What you should do → Please take the lines from the one holding "33,570 | $ | 138,980 |" through the one holding "Issued 3,479,093 Common" in the data below and copy them exactly.

Extracted records
◆ ◆ ◆

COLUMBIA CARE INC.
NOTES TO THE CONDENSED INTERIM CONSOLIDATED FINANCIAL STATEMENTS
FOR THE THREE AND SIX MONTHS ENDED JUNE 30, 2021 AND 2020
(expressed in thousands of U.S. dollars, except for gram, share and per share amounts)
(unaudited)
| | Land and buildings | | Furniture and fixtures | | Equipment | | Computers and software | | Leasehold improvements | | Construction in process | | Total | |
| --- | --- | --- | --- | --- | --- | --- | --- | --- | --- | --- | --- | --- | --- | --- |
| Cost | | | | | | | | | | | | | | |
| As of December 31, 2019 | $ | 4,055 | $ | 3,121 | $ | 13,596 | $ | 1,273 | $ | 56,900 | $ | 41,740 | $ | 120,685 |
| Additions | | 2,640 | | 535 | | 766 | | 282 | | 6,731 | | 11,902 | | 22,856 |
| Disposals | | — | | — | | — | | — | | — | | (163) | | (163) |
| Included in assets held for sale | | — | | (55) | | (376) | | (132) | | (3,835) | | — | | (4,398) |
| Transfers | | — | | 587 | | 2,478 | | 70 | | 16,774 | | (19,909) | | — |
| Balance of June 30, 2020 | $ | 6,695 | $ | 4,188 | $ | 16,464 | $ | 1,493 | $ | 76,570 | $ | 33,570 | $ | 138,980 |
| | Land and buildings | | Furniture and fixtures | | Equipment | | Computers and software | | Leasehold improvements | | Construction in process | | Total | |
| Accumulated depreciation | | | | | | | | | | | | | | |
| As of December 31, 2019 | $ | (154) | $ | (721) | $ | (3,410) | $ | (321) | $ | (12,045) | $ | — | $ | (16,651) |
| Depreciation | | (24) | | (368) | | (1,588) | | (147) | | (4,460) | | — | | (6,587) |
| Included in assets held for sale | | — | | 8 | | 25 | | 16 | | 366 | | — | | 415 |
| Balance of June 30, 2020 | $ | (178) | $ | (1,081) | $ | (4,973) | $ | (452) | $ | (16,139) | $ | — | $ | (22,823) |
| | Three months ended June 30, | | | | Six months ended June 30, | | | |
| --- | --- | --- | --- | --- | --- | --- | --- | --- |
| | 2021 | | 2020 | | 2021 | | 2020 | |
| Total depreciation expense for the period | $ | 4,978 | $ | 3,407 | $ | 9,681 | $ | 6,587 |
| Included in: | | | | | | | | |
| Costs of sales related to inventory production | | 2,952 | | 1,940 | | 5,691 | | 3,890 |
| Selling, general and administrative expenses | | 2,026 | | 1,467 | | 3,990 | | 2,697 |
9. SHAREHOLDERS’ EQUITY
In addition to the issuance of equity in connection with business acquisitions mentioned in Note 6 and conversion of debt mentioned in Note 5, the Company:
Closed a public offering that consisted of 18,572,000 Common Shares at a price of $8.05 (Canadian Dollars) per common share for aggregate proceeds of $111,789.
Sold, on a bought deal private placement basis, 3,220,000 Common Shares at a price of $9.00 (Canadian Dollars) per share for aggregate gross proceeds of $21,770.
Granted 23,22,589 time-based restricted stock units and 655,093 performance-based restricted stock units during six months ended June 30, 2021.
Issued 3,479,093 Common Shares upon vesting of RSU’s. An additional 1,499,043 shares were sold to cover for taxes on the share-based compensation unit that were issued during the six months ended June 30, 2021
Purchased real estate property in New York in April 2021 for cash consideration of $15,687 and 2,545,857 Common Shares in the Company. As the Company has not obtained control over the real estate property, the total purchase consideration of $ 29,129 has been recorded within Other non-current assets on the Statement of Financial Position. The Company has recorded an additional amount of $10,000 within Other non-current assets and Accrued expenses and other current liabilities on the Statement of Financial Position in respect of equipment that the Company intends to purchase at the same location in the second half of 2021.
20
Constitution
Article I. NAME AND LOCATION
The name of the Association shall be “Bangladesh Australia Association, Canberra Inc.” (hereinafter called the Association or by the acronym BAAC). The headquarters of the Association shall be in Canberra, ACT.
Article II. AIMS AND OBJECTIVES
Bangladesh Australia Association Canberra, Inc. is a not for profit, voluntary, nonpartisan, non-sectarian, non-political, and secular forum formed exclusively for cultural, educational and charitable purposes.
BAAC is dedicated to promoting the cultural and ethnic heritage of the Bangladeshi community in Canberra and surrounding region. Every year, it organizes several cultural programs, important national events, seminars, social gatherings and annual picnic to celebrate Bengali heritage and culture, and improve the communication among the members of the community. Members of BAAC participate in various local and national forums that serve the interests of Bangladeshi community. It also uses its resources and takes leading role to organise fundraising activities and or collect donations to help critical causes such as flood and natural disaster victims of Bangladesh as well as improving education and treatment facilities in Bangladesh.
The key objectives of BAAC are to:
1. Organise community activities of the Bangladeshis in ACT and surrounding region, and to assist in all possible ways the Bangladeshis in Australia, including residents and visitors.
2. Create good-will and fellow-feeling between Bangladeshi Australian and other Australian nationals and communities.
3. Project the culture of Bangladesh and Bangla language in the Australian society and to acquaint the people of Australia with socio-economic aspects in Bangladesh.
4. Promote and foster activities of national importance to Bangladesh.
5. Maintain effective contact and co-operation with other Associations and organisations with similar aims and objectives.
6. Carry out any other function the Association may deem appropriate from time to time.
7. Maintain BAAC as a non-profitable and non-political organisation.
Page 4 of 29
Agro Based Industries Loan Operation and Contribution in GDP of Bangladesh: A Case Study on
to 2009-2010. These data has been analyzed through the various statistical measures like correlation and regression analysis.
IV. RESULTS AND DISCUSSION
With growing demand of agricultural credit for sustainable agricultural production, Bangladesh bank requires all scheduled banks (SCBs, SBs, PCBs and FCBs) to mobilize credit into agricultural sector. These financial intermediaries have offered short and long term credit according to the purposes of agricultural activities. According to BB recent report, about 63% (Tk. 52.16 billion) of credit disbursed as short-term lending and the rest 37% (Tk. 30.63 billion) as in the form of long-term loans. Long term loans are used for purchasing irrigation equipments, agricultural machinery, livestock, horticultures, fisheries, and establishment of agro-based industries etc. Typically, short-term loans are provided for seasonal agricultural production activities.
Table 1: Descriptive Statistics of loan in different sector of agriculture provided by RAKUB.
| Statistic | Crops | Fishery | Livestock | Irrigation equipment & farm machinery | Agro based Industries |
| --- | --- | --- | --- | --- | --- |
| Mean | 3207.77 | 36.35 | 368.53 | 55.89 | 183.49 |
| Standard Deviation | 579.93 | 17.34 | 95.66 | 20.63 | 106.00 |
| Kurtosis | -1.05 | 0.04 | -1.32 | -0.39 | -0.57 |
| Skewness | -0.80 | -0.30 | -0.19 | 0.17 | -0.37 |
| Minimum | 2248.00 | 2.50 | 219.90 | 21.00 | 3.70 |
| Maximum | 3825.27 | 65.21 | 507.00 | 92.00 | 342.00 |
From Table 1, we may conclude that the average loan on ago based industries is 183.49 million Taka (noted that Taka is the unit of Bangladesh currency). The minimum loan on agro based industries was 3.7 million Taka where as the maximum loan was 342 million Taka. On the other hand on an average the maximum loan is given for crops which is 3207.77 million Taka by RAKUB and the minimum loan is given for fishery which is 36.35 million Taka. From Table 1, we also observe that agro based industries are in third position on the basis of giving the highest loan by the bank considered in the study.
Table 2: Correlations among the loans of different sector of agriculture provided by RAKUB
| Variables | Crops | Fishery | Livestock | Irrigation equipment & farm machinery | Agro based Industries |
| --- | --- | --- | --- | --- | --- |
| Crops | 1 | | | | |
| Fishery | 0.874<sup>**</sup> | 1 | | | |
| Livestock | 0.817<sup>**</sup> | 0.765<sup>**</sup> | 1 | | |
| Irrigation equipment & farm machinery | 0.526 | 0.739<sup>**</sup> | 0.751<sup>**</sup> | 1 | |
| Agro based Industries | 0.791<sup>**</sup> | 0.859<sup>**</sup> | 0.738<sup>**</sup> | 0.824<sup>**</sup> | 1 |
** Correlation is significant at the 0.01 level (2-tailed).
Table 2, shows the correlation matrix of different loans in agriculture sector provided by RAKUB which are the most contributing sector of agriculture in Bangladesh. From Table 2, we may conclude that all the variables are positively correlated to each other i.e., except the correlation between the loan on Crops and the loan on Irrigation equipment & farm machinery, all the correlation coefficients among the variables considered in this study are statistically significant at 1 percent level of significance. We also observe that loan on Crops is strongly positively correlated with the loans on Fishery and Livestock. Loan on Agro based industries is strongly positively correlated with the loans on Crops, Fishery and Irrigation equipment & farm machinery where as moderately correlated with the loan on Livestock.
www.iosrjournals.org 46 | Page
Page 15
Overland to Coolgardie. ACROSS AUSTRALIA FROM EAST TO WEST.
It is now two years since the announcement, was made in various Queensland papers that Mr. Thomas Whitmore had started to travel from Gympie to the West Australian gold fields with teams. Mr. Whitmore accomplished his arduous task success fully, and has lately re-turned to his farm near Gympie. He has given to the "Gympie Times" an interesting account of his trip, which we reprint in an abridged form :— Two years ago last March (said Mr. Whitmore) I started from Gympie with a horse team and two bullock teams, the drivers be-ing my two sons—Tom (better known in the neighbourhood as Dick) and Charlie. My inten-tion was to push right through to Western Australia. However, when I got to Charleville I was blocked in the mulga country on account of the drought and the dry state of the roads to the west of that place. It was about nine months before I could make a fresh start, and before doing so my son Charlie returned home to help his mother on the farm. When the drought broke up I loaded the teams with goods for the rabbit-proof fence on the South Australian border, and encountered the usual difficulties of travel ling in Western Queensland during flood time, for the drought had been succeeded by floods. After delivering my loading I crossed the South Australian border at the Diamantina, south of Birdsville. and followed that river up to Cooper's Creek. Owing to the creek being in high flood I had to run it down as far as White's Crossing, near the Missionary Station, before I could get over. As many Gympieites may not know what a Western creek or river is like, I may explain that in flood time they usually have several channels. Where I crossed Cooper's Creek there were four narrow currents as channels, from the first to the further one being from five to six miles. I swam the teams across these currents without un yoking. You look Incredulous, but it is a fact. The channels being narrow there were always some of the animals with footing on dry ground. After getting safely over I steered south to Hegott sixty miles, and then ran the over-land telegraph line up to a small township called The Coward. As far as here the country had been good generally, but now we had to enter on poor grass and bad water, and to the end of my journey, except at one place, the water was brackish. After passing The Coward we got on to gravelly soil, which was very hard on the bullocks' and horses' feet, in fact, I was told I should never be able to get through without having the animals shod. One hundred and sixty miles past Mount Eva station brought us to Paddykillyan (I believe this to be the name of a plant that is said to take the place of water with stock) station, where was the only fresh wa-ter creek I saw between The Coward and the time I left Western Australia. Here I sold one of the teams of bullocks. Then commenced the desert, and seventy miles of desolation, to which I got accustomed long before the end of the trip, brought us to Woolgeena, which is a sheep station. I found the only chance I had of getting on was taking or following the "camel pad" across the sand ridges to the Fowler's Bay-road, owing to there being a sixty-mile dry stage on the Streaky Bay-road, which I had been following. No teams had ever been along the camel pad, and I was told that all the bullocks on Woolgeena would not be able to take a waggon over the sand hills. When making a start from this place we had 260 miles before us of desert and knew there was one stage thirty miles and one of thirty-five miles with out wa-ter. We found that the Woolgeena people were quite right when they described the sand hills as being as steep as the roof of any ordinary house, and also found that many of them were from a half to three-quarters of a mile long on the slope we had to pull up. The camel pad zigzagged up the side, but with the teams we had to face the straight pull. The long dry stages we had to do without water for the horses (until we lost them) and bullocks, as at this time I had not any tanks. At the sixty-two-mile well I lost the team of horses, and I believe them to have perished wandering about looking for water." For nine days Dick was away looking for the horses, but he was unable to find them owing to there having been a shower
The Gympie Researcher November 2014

◆ ◆ ◆

Solution for this task →
| Balance of June 30, 2020 | $ | 6,695 | $ | 4,188 | $ | 16,464 | $ | 1,493 | $ | 76,570 | $ | 33,570 | $ | 138,980 |
| | Land and buildings | | Furniture and fixtures | | Equipment | | Computers and software | | Leasehold improvements | | Construction in process | | Total | |
| Accumulated depreciation | | | | | | | | | | | | | | |
| As of December 31, 2019 | $ | (154) | $ | (721) | $ | (3,410) | $ | (321) | $ | (12,045) | $ | — | $ | (16,651) |
| Depreciation | | (24) | | (368) | | (1,588) | | (147) | | (4,460) | | — | | (6,587) |
| Included in assets held for sale | | — | | 8 | | 25 | | 16 | | 366 | | — | | 415 |
| Balance of June 30, 2020 | $ | (178) | $ | (1,081) | $ | (4,973) | $ | (452) | $ | (16,139) | $ | — | $ | (22,823) |
| | Three months ended June 30, | | | | Six months ended June 30, | | | |
| --- | --- | --- | --- | --- | --- | --- | --- | --- |
| | 2021 | | 2020 | | 2021 | | 2020 | |
| Total depreciation expense for the period | $ | 4,978 | $ | 3,407 | $ | 9,681 | $ | 6,587 |
| Included in: | | | | | | | | |
| Costs of sales related to inventory production | | 2,952 | | 1,940 | | 5,691 | | 3,890 |
| Selling, general and administrative expenses | | 2,026 | | 1,467 | | 3,990 | | 2,697 |
9. SHAREHOLDERS’ EQUITY
In addition to the issuance of equity in connection with business acquisitions mentioned in Note 6 and conversion of debt mentioned in Note 5, the Company:
Closed a public offering that consisted of 18,572,000 Common Shares at a price of $8.05 (Canadian Dollars) per common share for aggregate proceeds of $111,789.
Sold, on a bought deal private placement basis, 3,220,000 Common Shares at a price of $9.00 (Canadian Dollars) per share for aggregate gross proceeds of $21,770.
Granted 23,22,589 time-based restricted stock units and 655,093 performance-based restricted stock units during six months ended June 30, 2021.
Issued 3,479,093 Common Shares upon vesting of RSU’s. An additional 1,499,043 shares were sold to cover for taxes on the share-based compensation unit that were issued during the six months ended June 30, 2021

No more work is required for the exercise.